## Source document

Development
When developing osctl, osctld or other components, it is necessary to have a fast way to change the code and see the results. The standard deployment process still requires rebuilding the OS, booting it and testing the changed program. For development, the daemon and tools can be run directly from the source tree without rebuilding the OS after every change.
To do that, mount the source tree into the OS running within a VM. The
repository flake exports development shells for the individual components,
which makes it possible to use nix develop to
automatically set up the environment in which you can test the changed code
immediately.
First-party Ruby components are packaged from sources in this repository and from flake inputs. They are not uploaded to a RubyGems repository and do not use build IDs; the source commit identifies the build.

## Data supplied
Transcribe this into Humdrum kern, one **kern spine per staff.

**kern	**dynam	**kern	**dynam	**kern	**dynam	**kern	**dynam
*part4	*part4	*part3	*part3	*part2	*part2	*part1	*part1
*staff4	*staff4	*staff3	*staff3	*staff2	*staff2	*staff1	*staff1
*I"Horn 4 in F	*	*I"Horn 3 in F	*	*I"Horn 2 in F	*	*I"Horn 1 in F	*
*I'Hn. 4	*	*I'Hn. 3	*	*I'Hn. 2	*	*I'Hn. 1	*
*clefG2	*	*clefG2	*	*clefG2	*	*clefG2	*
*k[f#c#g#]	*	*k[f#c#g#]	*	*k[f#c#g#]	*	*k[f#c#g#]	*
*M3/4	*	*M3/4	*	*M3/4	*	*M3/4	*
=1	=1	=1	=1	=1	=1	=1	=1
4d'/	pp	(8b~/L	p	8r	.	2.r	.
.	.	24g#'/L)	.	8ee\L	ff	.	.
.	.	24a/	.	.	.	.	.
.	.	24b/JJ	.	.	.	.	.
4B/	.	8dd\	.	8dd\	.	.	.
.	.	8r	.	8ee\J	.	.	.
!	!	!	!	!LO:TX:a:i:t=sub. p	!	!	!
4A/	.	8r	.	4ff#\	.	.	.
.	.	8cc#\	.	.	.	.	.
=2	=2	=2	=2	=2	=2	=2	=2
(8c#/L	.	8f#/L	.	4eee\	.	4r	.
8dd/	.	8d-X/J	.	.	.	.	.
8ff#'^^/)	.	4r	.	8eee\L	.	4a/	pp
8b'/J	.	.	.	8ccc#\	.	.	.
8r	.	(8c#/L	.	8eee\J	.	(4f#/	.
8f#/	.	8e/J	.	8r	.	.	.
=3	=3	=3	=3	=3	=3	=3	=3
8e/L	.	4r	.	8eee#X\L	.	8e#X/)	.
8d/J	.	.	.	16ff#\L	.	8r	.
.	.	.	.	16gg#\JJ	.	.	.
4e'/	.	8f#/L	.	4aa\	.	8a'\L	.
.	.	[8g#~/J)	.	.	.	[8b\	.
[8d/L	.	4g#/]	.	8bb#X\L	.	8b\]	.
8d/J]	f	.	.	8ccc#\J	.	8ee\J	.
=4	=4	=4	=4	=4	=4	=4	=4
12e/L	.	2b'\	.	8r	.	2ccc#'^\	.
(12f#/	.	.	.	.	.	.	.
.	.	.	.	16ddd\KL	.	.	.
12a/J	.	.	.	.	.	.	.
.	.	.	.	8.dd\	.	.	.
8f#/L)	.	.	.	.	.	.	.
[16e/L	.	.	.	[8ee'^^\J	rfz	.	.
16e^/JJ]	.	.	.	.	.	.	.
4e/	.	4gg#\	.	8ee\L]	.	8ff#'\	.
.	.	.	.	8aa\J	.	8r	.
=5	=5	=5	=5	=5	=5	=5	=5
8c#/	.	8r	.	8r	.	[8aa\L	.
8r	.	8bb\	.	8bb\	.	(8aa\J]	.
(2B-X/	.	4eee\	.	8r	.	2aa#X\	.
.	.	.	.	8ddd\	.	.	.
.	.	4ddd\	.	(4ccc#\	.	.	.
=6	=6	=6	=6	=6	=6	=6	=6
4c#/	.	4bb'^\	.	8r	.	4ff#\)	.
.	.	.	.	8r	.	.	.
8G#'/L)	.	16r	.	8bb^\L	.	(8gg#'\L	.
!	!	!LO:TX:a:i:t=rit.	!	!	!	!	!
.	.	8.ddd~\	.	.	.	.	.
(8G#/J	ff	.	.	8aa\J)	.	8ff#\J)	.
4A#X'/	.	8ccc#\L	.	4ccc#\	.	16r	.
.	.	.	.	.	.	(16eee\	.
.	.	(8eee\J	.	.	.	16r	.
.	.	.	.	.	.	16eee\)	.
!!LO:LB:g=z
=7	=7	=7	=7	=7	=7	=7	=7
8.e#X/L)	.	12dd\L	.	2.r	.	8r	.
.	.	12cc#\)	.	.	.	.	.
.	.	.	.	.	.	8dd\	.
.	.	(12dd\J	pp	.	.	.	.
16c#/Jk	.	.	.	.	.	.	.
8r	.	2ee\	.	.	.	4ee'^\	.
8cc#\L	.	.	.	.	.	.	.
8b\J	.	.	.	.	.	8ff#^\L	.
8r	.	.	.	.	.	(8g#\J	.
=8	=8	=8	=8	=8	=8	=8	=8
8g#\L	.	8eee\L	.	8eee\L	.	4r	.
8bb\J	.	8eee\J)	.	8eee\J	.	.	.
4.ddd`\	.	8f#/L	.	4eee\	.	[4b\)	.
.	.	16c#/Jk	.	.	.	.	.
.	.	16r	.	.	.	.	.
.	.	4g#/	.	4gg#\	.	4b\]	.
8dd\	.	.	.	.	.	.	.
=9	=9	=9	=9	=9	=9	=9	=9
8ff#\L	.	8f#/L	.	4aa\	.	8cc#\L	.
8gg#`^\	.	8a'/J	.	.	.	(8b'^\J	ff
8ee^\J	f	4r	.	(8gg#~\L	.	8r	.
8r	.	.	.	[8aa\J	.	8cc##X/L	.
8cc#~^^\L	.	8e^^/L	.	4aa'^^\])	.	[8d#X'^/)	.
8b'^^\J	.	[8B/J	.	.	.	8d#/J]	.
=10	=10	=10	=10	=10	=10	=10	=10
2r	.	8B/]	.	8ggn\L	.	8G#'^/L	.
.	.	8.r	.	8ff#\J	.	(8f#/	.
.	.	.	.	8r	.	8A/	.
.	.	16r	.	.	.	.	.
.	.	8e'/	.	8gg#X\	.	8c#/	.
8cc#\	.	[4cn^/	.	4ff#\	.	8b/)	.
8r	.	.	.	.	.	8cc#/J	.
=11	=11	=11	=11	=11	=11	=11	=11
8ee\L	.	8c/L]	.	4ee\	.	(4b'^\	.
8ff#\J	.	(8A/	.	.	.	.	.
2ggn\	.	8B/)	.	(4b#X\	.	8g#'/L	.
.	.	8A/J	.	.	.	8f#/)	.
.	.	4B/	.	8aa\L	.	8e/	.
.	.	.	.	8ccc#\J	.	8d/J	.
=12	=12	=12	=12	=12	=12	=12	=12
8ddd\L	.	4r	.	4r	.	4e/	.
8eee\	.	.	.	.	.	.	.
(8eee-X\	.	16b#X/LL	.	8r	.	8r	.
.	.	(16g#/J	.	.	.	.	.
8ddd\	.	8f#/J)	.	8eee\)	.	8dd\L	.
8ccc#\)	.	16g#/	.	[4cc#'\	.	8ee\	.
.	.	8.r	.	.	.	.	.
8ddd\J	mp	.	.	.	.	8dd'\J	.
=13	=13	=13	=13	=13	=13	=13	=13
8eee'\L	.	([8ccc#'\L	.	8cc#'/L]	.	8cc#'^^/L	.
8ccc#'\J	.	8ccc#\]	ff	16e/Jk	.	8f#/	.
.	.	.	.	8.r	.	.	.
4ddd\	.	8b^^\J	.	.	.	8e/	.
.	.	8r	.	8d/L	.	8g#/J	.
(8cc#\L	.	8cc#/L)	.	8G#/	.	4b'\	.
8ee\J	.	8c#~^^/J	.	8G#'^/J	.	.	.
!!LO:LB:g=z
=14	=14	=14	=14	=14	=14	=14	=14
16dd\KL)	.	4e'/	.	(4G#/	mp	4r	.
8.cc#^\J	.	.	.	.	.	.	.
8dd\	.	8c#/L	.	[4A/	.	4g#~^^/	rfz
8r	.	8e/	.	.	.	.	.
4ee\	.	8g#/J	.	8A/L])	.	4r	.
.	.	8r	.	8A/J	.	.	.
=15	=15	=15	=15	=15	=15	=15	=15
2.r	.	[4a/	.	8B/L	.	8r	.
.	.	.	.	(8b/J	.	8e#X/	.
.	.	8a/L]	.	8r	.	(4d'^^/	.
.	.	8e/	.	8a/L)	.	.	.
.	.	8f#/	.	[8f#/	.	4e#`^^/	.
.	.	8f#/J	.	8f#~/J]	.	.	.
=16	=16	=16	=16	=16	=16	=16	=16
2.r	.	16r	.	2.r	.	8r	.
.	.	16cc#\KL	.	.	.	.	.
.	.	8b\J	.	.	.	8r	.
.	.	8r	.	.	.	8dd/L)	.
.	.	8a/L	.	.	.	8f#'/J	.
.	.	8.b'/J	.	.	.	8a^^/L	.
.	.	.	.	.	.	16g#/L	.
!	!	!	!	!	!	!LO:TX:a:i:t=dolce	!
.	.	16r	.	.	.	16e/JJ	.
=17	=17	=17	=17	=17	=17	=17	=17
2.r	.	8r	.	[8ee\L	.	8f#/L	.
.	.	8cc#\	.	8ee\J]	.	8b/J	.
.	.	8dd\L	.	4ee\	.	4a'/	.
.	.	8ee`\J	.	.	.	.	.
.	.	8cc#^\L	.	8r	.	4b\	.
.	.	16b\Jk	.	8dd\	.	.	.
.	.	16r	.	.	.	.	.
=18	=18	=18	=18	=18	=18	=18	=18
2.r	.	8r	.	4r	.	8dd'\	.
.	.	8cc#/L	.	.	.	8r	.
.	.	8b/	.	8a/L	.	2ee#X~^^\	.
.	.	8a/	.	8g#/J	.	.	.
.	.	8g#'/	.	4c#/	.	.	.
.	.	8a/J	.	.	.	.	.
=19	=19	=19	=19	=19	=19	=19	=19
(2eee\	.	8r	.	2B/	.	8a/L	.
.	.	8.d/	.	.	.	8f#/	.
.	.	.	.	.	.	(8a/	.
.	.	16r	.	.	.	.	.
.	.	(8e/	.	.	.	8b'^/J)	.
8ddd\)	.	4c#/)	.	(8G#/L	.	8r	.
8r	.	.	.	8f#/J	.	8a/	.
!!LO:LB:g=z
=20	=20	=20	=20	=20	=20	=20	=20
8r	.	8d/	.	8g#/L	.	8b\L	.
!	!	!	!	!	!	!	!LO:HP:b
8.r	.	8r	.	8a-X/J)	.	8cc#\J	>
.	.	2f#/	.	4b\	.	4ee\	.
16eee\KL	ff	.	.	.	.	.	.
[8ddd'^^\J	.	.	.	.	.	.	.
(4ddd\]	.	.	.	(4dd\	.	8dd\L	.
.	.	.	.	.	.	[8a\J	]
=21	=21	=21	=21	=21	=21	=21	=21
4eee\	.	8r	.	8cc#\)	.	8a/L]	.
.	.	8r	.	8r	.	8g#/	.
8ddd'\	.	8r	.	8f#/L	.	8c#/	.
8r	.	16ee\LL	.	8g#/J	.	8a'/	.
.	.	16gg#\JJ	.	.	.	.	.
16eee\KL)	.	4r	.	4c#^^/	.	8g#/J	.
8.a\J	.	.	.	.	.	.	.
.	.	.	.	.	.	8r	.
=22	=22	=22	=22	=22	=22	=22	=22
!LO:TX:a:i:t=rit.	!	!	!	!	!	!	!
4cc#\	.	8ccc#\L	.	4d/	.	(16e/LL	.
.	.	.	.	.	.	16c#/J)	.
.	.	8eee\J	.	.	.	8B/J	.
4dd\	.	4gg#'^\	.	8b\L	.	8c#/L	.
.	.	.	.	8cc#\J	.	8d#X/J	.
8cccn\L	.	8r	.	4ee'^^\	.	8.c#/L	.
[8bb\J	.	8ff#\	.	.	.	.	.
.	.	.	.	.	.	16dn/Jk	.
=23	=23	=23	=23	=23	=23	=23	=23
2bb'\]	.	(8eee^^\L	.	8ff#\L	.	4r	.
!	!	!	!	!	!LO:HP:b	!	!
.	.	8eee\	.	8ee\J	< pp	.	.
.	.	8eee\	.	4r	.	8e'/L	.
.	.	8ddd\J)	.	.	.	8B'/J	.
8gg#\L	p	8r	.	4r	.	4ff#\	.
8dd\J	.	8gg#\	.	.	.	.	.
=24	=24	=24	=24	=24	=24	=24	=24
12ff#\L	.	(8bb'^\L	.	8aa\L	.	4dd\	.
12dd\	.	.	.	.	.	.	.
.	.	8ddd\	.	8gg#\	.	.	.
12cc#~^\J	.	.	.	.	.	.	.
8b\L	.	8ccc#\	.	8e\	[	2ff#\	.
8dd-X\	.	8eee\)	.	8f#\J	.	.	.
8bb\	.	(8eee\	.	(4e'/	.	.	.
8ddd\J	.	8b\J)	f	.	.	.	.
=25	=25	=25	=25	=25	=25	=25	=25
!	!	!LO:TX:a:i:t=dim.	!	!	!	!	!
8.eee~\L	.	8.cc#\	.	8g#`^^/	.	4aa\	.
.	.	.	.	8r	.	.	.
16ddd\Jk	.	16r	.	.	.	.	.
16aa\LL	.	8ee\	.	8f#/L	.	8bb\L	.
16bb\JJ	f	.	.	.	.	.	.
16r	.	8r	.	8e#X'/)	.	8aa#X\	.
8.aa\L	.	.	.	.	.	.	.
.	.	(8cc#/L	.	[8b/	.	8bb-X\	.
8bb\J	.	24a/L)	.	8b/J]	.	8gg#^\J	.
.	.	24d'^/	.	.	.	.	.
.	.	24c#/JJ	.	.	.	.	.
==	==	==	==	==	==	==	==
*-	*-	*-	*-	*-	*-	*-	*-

## Brief 1
In the osctl development notes, what identifies the build of first-party Ruby components?
## Brief 2
From the osctl development notes, extract everything from "To do that, mount" down to "identifies the build.".
## Brief 3
Continue the osctl development notes from where they stop.

## Exercise output 1
The source commit identifies the build.

## Exercise output 2
To do that, mount the source tree into the OS running within a VM. The
repository flake exports development shells for the individual components,
which makes it possible to use nix develop to
automatically set up the environment in which you can test the changed code
immediately.
First-party Ruby components are packaged from sources in this repository and from flake inputs. They are not uploaded to a RubyGems repository and do not use build IDs; the source commit identifies the build.

## Exercise output 3
While this text assumes you're developing in a VM run with make qemu, you can
use this method to develop on any machine running vpsAdminOS. The difference
would be only in how you make the source tree available, e.g. mount over NFS
or clone the git repository locally.
Configuration
To make the source tree available in the VM, you have to configure qemu to
share those directories and then mount them within the VM. For nix develop to
work, you also need to mount the vpsAdminOS repository from the host. Change your
os/configs/local.nix to include os/configs/devel.nix:
{ config, pkgs, lib, ... }:
{
imports = [
./devel.nix
];
...
}
Building and starting the VM
The OS will need read-write access to the sources. This is rather unfortunate, but bundler tries to create some temporary files and fails if the directory is read-only. This means that qemu has to be run as root, in order to have access to your files:
$ sudo -E make qemu
Entering the development environment
For example, to work on osctl, you can:
$ ssh -p 2222 root@localhost
[root@vpsadminos:~]# cd /mnt/vpsadminos/osctl
[root@vpsadminos:/mnt/vpsadminos/osctl]# nix develop ..#osctl
[... nix develop setup ...]
[... bundle setup ...]
(dev:osctl) [root@vpsadminos:/mnt/vpsadminos/osctl]# which osctl
/tmp/dev-ruby-gems/bin/osctl
Edit sources on the host, then launch osctl within the nix develop shell in
the VM and the changed code will be run.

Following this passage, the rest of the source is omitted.